_What needs to be done_. Rewrite the text lines of all the items below as a single numbered list, skipping blank lines and leaving the pictures out.

_Entries supplied_.

-- Begin --

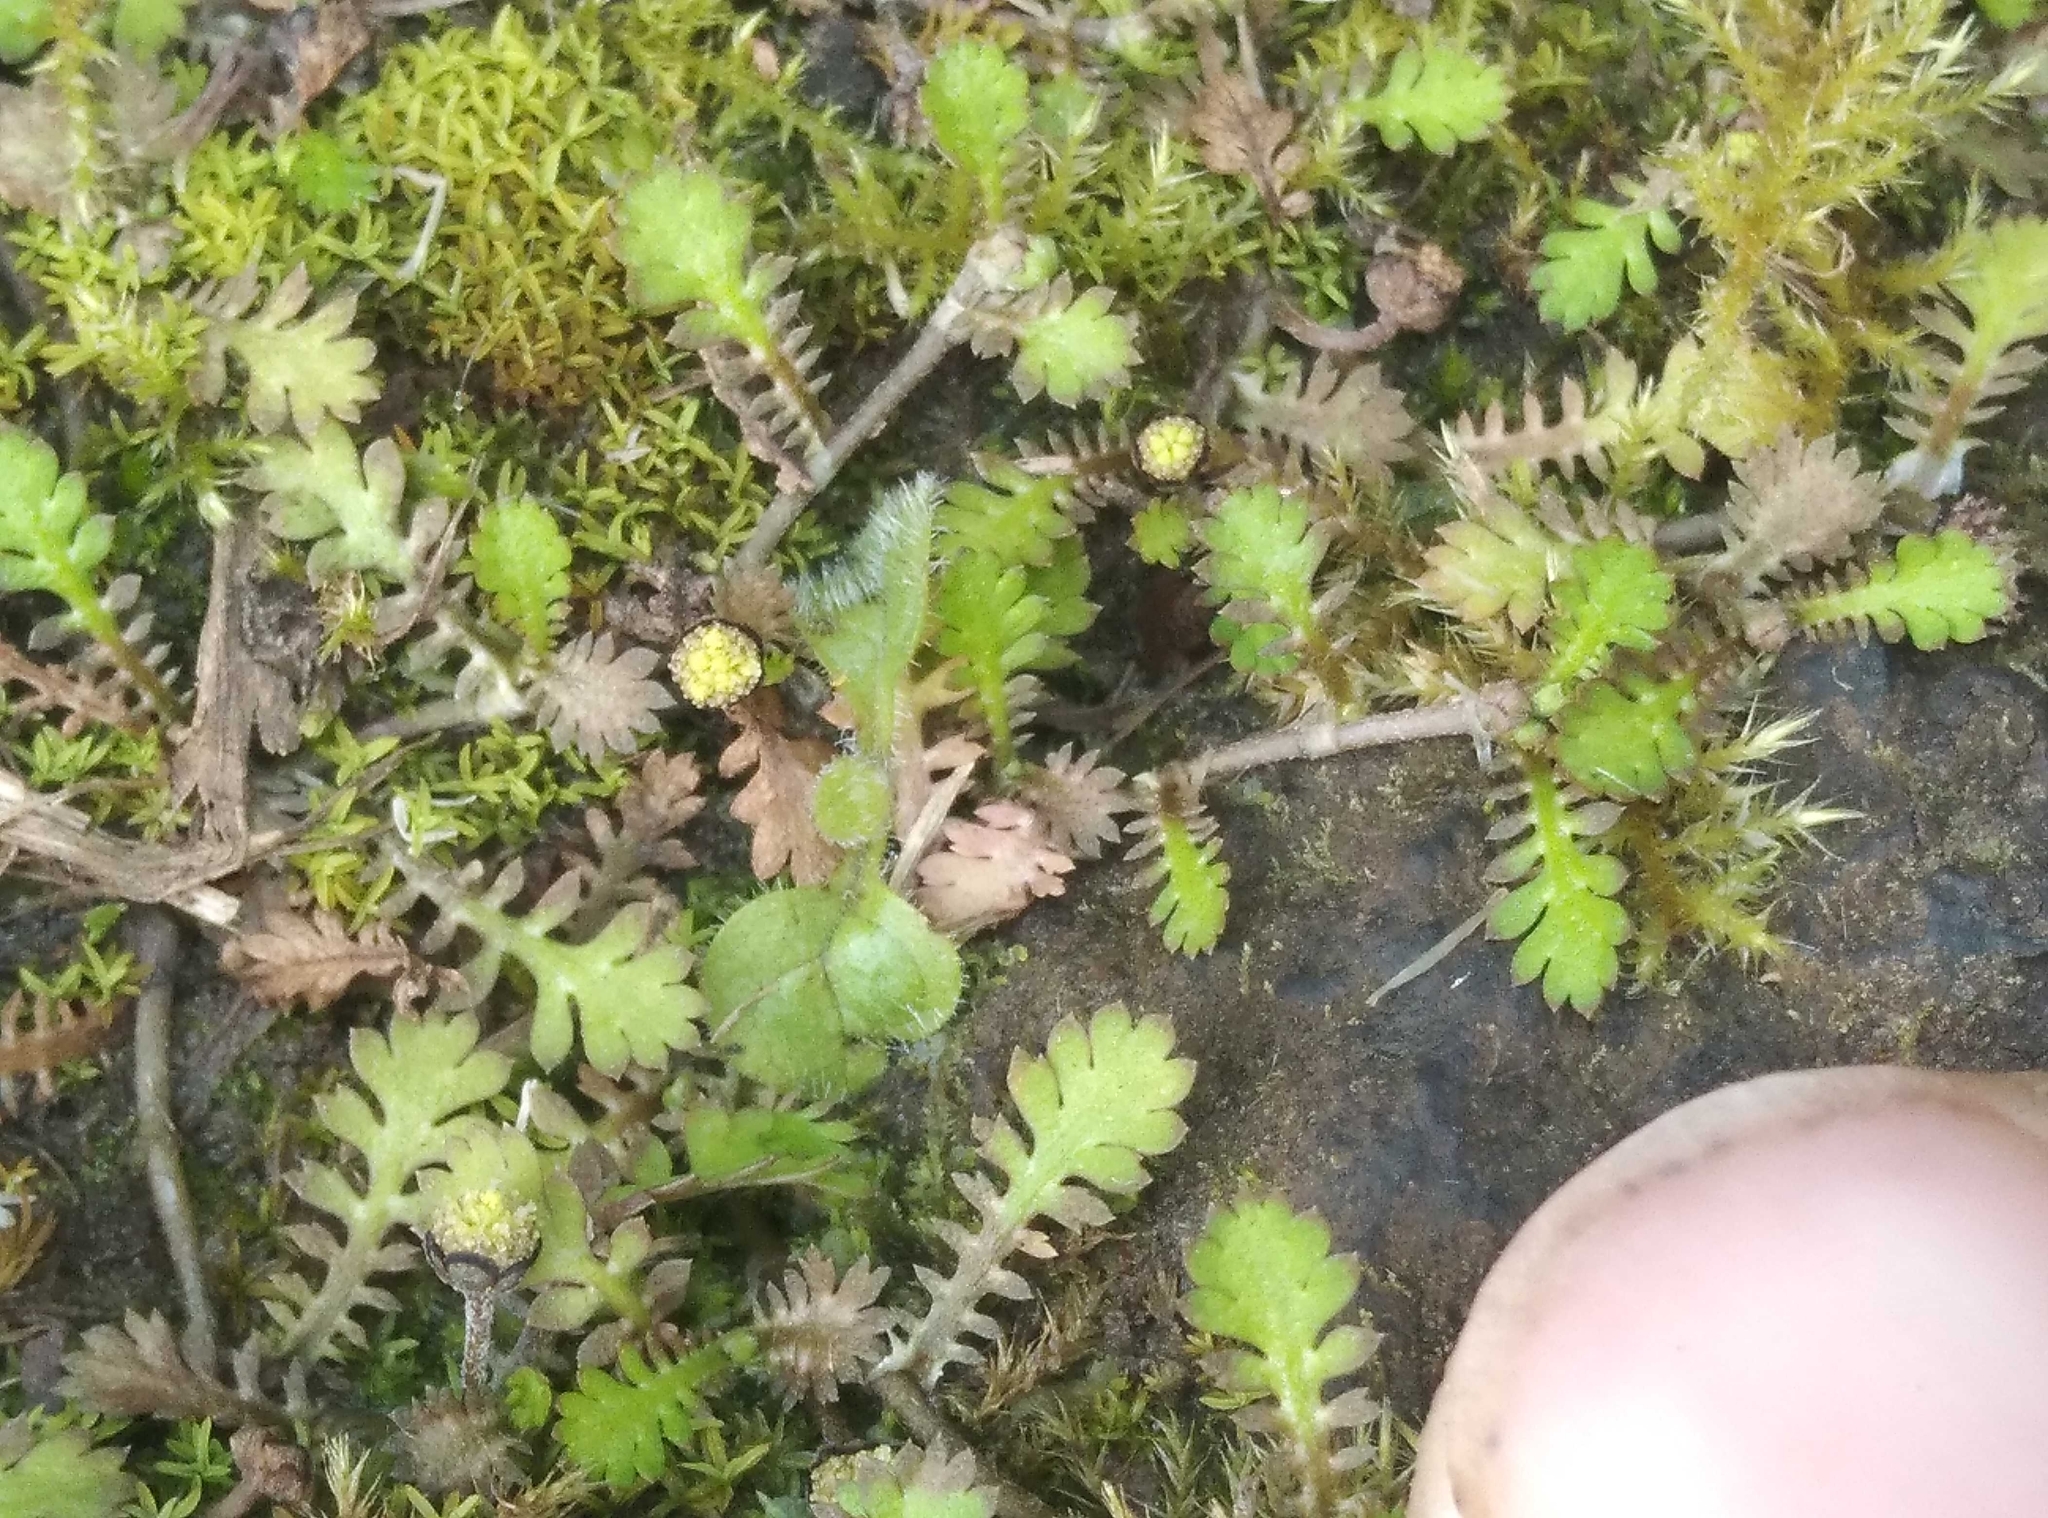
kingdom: Plantae
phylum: Tracheophyta
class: Magnoliopsida
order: Asterales
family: Asteraceae
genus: Leptinella
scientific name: Leptinella nana
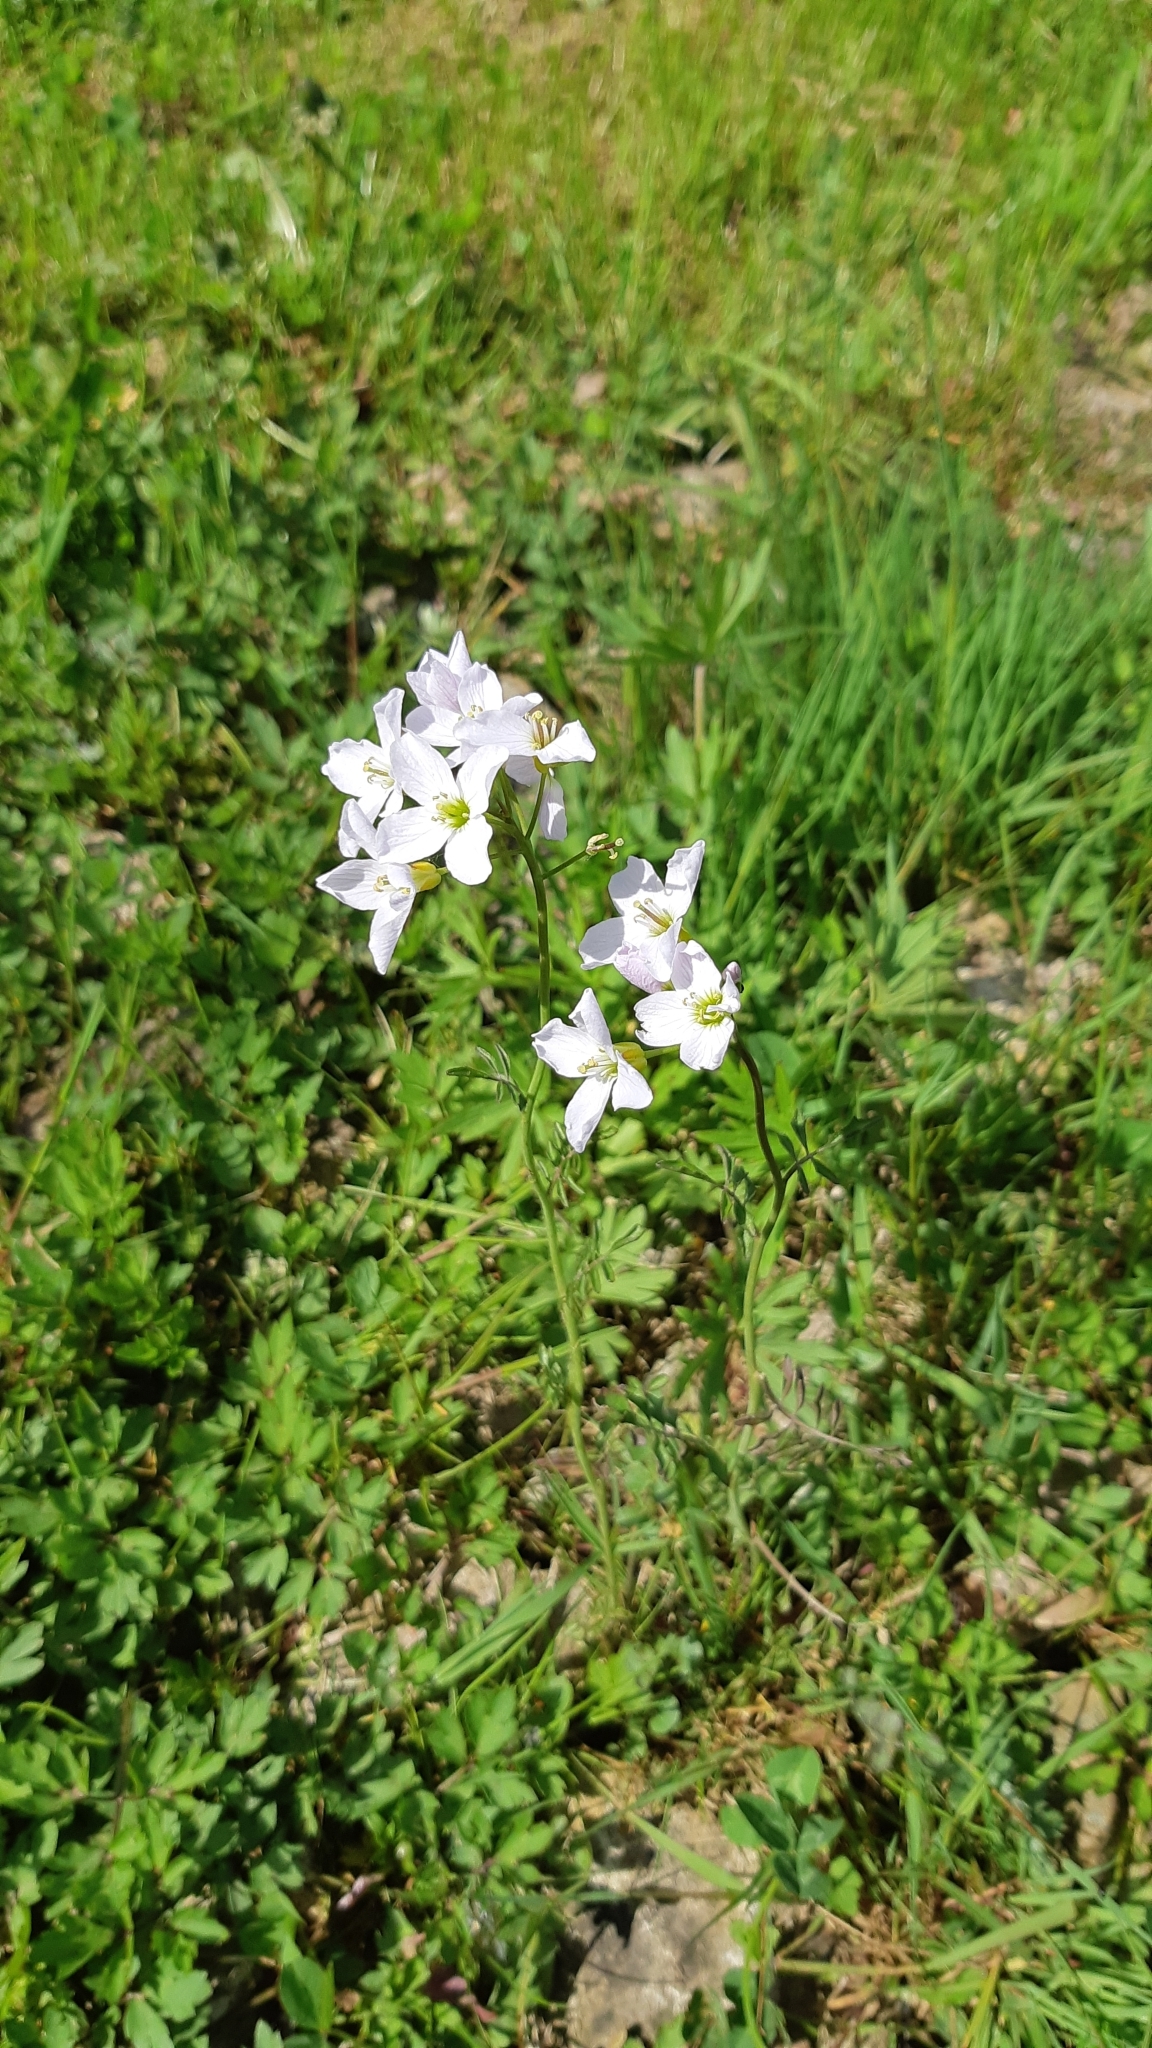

-- End --

_Finished answer_.
1. kingdom: Plantae
2. phylum: Tracheophyta
3. class: Magnoliopsida
4. order: Asterales
5. family: Asteraceae
6. genus: Leptinella
7. scientific name: Leptinella nana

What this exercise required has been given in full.